Bu değişimi istemeyenlerin boş durmadıkları ve karşı saldırıya geçtikleri de bir gerçektir. Bu sürecin sekteye uğraması ve toplumun ilgisinin azalması için bütün karşı propaganda yöntemleri denenmişti. İnsanların, çocuklarını Kur'an kurslarına göndermemeleri için sıklıkla başvurulan yöntemlerden biri, herhangi bir yerde yaşanmış bir ahlaksızlığın ya da asılsız şayianın günlerce, aylarca gündemde tutulması, her fırsatta ısıtılıp ısıtılıp toplumun önüne konulmasıdır. Bu yöntemi en son 28 Şubat sürecinde yoğun olarak görmüştük. Hala zaman zaman bu tür ahlaksız örnekler genelleştirilerek gündeme getirilmektedir. Bu yöntemlerden biri de oralarda uygulanan dayaktır. Belki bireysel bazı örnekler vardır, ama bu yöntem de genel bir uygulama olarak lanse edilmektedir.
28 Şubat'ta İHL'den irticai faaliyette bulunduğu gerekçesiyle ihraç edilen bir öğretmenin hikayesini anlatmak istiyorum. Görevinden uzaklaştırıldıktan sonra bu öğretmen, boş durmamış, çevresinde, mahallesinde Kur'an öğrenmeleri yasak edilen çocuklara Kur'an öğretmeye devam etmiş. Sonra yasak kalktı tabi. Geçenlerde öğretmenimiz torununu Kur'an öğrensin diye Üsküdar civarında ünlü bir vakfın yatılı Kur'an kursuna yazdırıyor. Birkaç gün sonra kurstaki bir hoca çocuğun yüzünü yaralayacak kadar dayak atıyor. Çocuk şimdi kursa gitmek istemiyor.

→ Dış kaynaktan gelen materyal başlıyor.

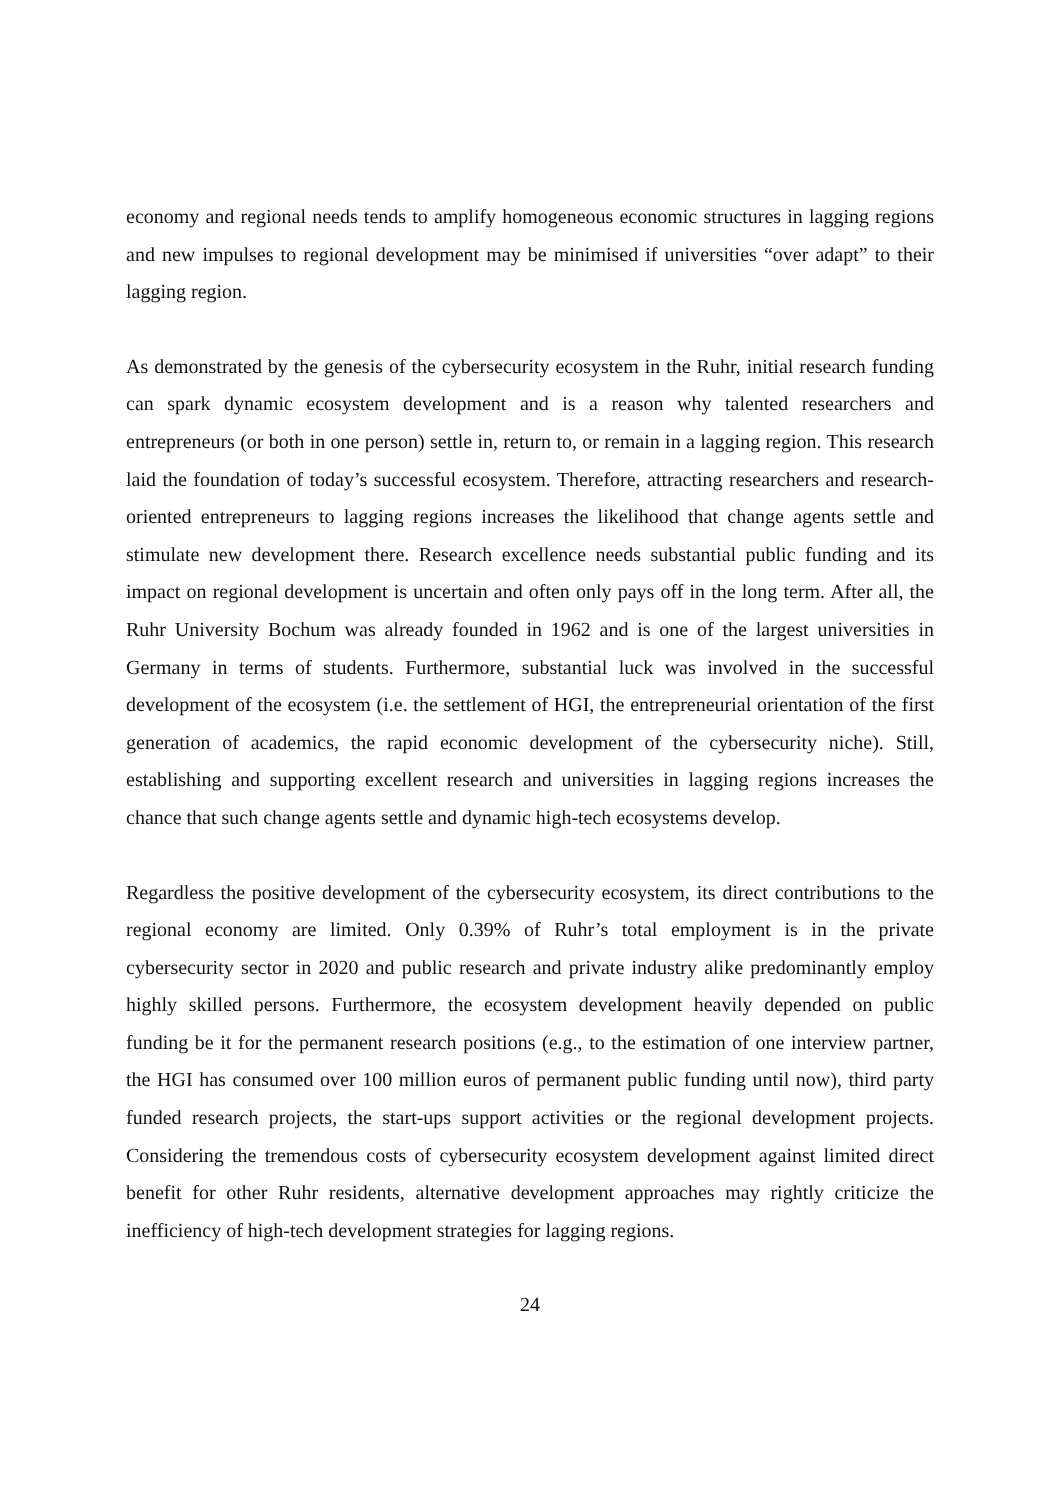economy and regional needs tends to amplify homogeneous economic structures in lagging regions and new impulses to regional development may be minimised if universities “over adapt” to their lagging region.
As demonstrated by the genesis of the cybersecurity ecosystem in the Ruhr, initial research funding can spark dynamic ecosystem development and is a reason why talented researchers and entrepreneurs (or both in one person) settle in, return to, or remain in a lagging region. This research laid the foundation of today’s successful ecosystem. Therefore, attracting researchers and research-oriented entrepreneurs to lagging regions increases the likelihood that change agents settle and stimulate new development there. Research excellence needs substantial public funding and its impact on regional development is uncertain and often only pays off in the long term. After all, the Ruhr University Bochum was already founded in 1962 and is one of the largest universities in Germany in terms of students. Furthermore, substantial luck was involved in the successful development of the ecosystem (i.e. the settlement of HGI, the entrepreneurial orientation of the first generation of academics, the rapid economic development of the cybersecurity niche). Still, establishing and supporting excellent research and universities in lagging regions increases the chance that such change agents settle and dynamic high-tech ecosystems develop.
Regardless the positive development of the cybersecurity ecosystem, its direct contributions to the regional economy are limited. Only 0.39% of Ruhr’s total employment is in the private cybersecurity sector in 2020 and public research and private industry alike predominantly employ highly skilled persons. Furthermore, the ecosystem development heavily depended on public funding be it for the permanent research positions (e.g., to the estimation of one interview partner, the HGI has consumed over 100 million euros of permanent public funding until now), third party funded research projects, the start-ups support activities or the regional development projects. Considering the tremendous costs of cybersecurity ecosystem development against limited direct benefit for other Ruhr residents, alternative development approaches may rightly criticize the inefficiency of high-tech development strategies for lagging regions.
24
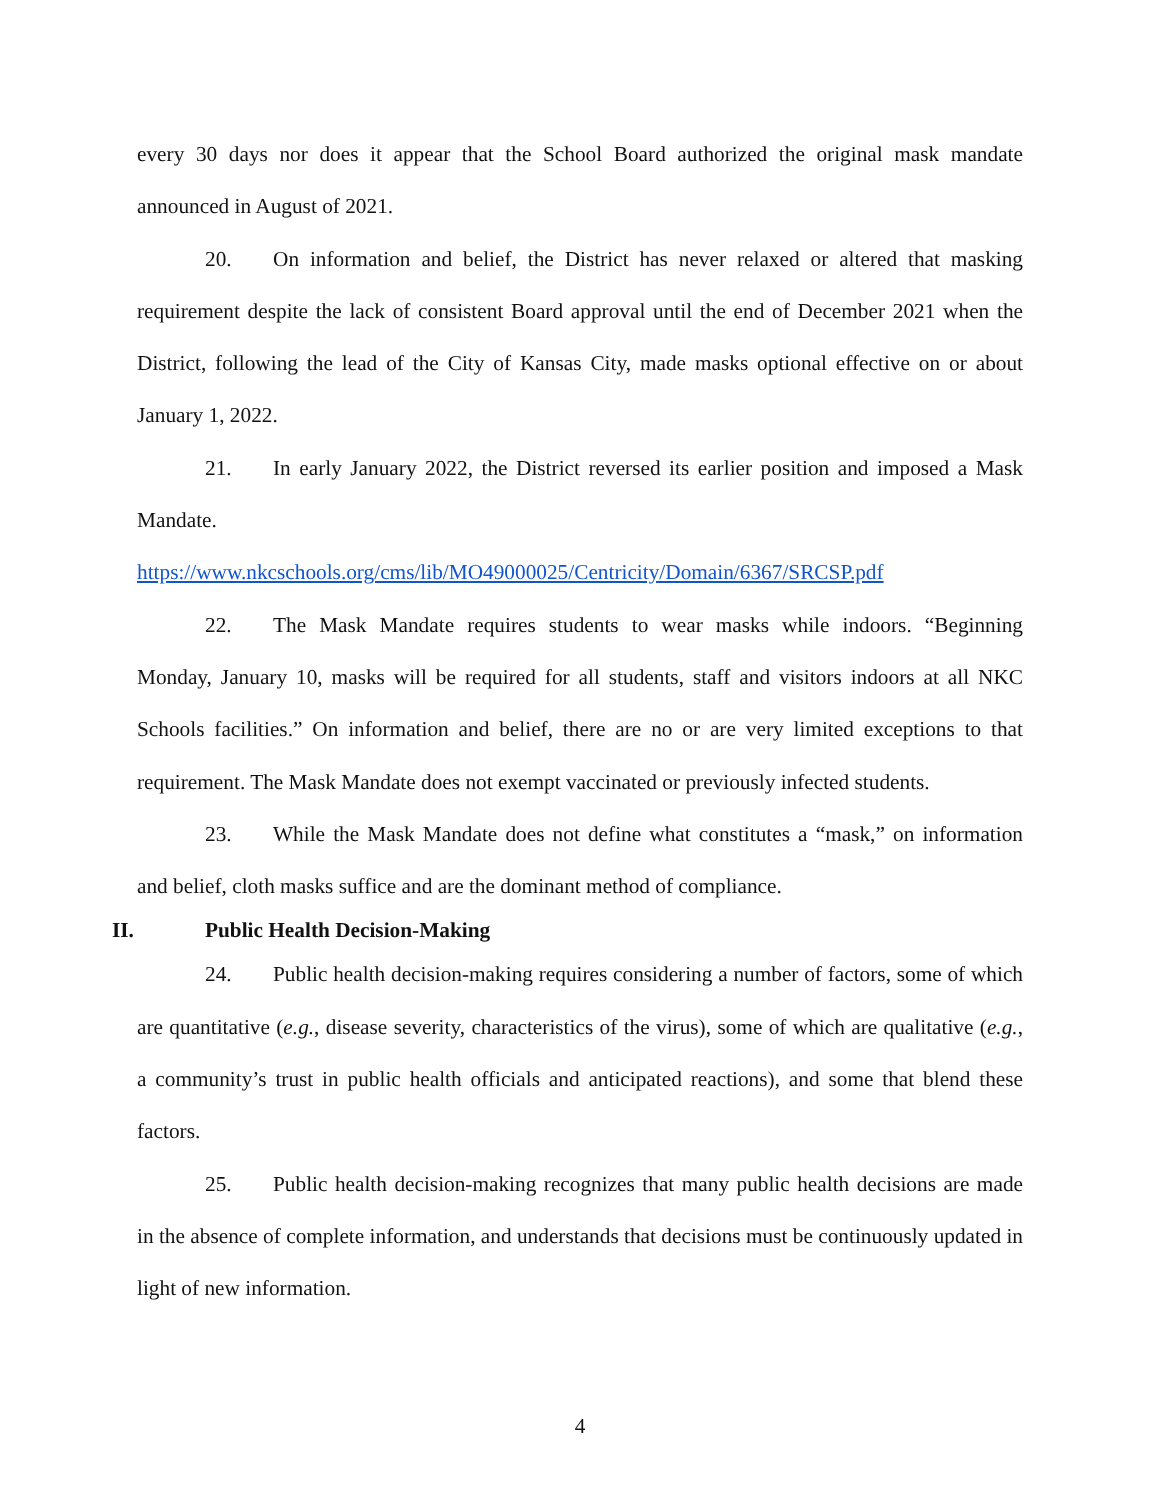every 30 days nor does it appear that the School Board authorized the original mask mandate announced in August of 2021.
20. On information and belief, the District has never relaxed or altered that masking requirement despite the lack of consistent Board approval until the end of December 2021 when the District, following the lead of the City of Kansas City, made masks optional effective on or about January 1, 2022.
21. In early January 2022, the District reversed its earlier position and imposed a Mask Mandate.
https://www.nkcschools.org/cms/lib/MO49000025/Centricity/Domain/6367/SRCSP.pdf
22. The Mask Mandate requires students to wear masks while indoors. “Beginning Monday, January 10, masks will be required for all students, staff and visitors indoors at all NKC Schools facilities.” On information and belief, there are no or are very limited exceptions to that requirement. The Mask Mandate does not exempt vaccinated or previously infected students.
23. While the Mask Mandate does not define what constitutes a “mask,” on information and belief, cloth masks suffice and are the dominant method of compliance.
II. Public Health Decision-Making
24. Public health decision-making requires considering a number of factors, some of which are quantitative (e.g., disease severity, characteristics of the virus), some of which are qualitative (e.g., a community’s trust in public health officials and anticipated reactions), and some that blend these factors.
25. Public health decision-making recognizes that many public health decisions are made in the absence of complete information, and understands that decisions must be continuously updated in light of new information.
4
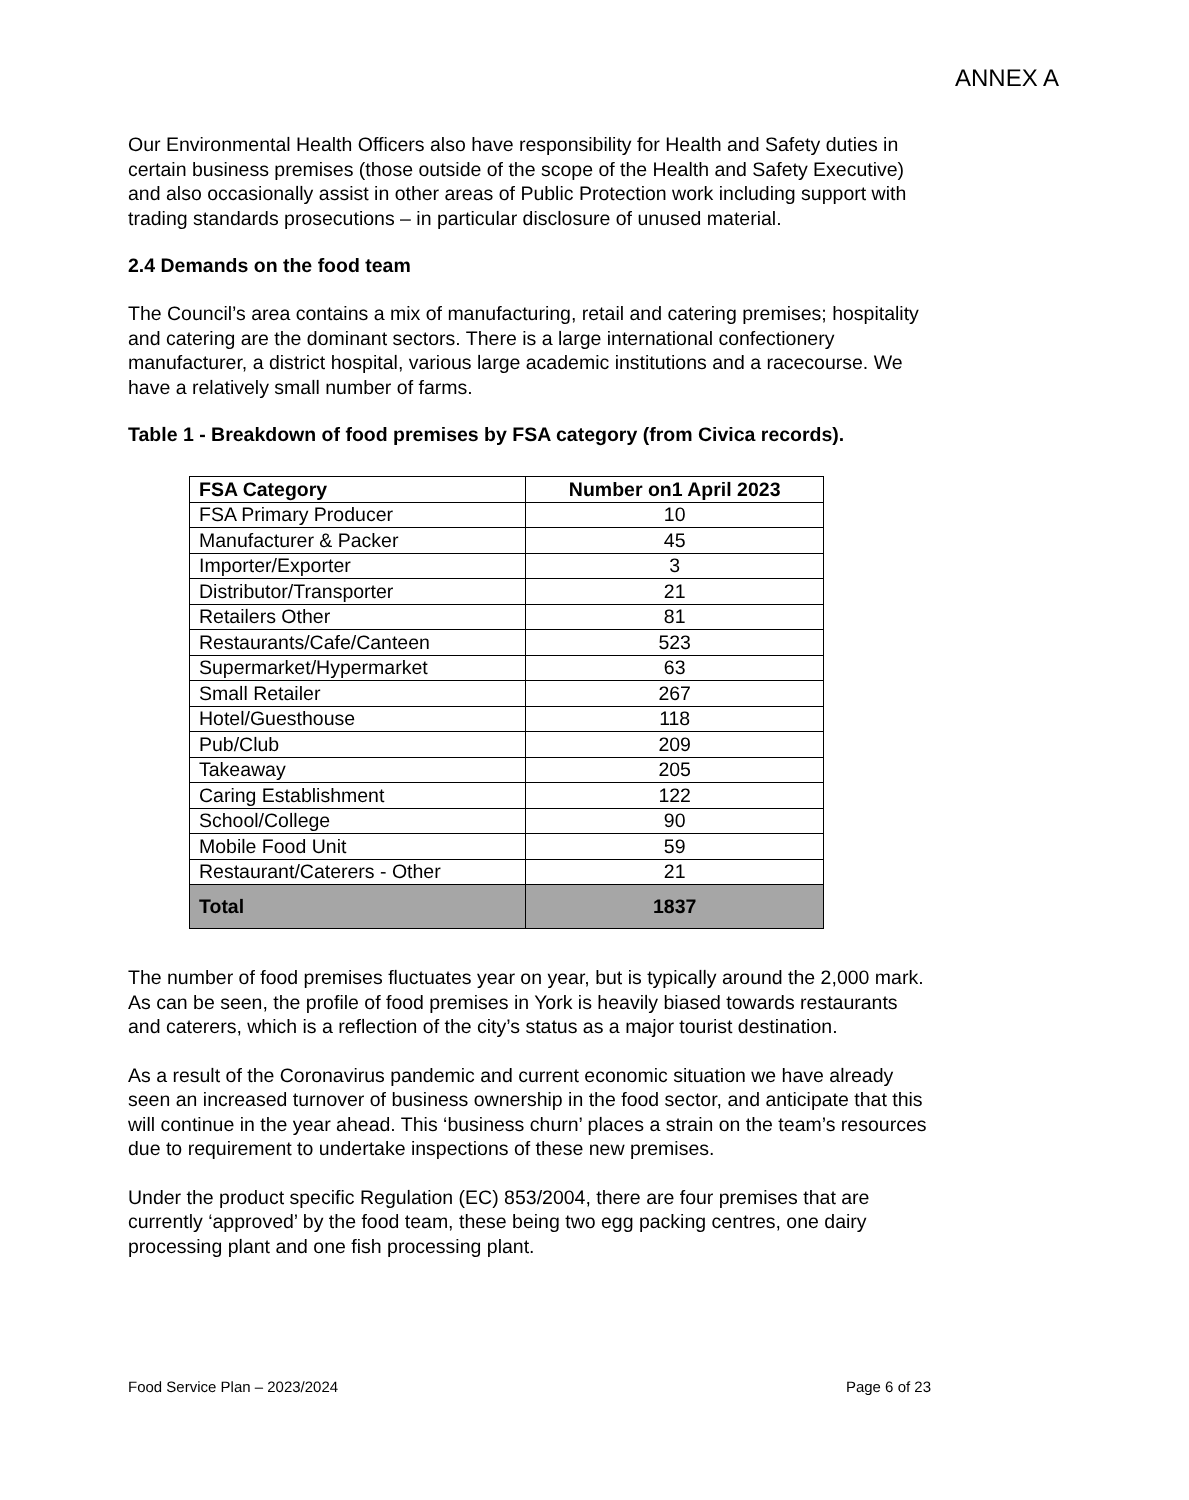ANNEX A
Our Environmental Health Officers also have responsibility for Health and Safety duties in certain business premises (those outside of the scope of the Health and Safety Executive) and also occasionally assist in other areas of Public Protection work including support with trading standards prosecutions – in particular disclosure of unused material.
2.4 Demands on the food team
The Council’s area contains a mix of manufacturing, retail and catering premises; hospitality and catering are the dominant sectors. There is a large international confectionery manufacturer, a district hospital, various large academic institutions and a racecourse. We have a relatively small number of farms.
Table 1 - Breakdown of food premises by FSA category (from Civica records).
| FSA Category | Number on1 April 2023 |
| --- | --- |
| FSA Primary Producer | 10 |
| Manufacturer & Packer | 45 |
| Importer/Exporter | 3 |
| Distributor/Transporter | 21 |
| Retailers Other | 81 |
| Restaurants/Cafe/Canteen | 523 |
| Supermarket/Hypermarket | 63 |
| Small Retailer | 267 |
| Hotel/Guesthouse | 118 |
| Pub/Club | 209 |
| Takeaway | 205 |
| Caring Establishment | 122 |
| School/College | 90 |
| Mobile Food Unit | 59 |
| Restaurant/Caterers - Other | 21 |
| Total | 1837 |
The number of food premises fluctuates year on year, but is typically around the 2,000 mark. As can be seen, the profile of food premises in York is heavily biased towards restaurants and caterers, which is a reflection of the city’s status as a major tourist destination.
As a result of the Coronavirus pandemic and current economic situation we have already seen an increased turnover of business ownership in the food sector, and anticipate that this will continue in the year ahead. This ‘business churn’ places a strain on the team’s resources due to requirement to undertake inspections of these new premises.
Under the product specific Regulation (EC) 853/2004, there are four premises that are currently ‘approved’ by the food team, these being two egg packing centres, one dairy processing plant and one fish processing plant.
Food Service Plan – 2023/2024 Page 6 of 23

Çok duyardım, geçen yüzyılın otuzlu kırklı yıllarında kadınların çarşaftan uzaklaştırılması, erkeklerin çarşaftan tiksinmesi için bazı kötü meslekler icra eden kadınların çarşaf giyerek mesleklerini icra etmelerini sağlıyormuş bazı odaklar. Bu söylence, Batı kültürünün kodlarına uygundur. Batı, bir şeyi gözden düşürmek istediği zaman önce onun hakkında olumsuz bir algı oluşturur. Dolayısıyla Diyanet İşleri Başkanlığına bir uyarıda bulunmak istiyorum. Bazı Kur'an kurslarındaki olumsuz hadiselere yol açan, 28 Şubat mağduru öğretmenin torununa yapıldığı gibi, çocuklara dayak atan hocalar, bu algı operasyonunun parçası olabilirler.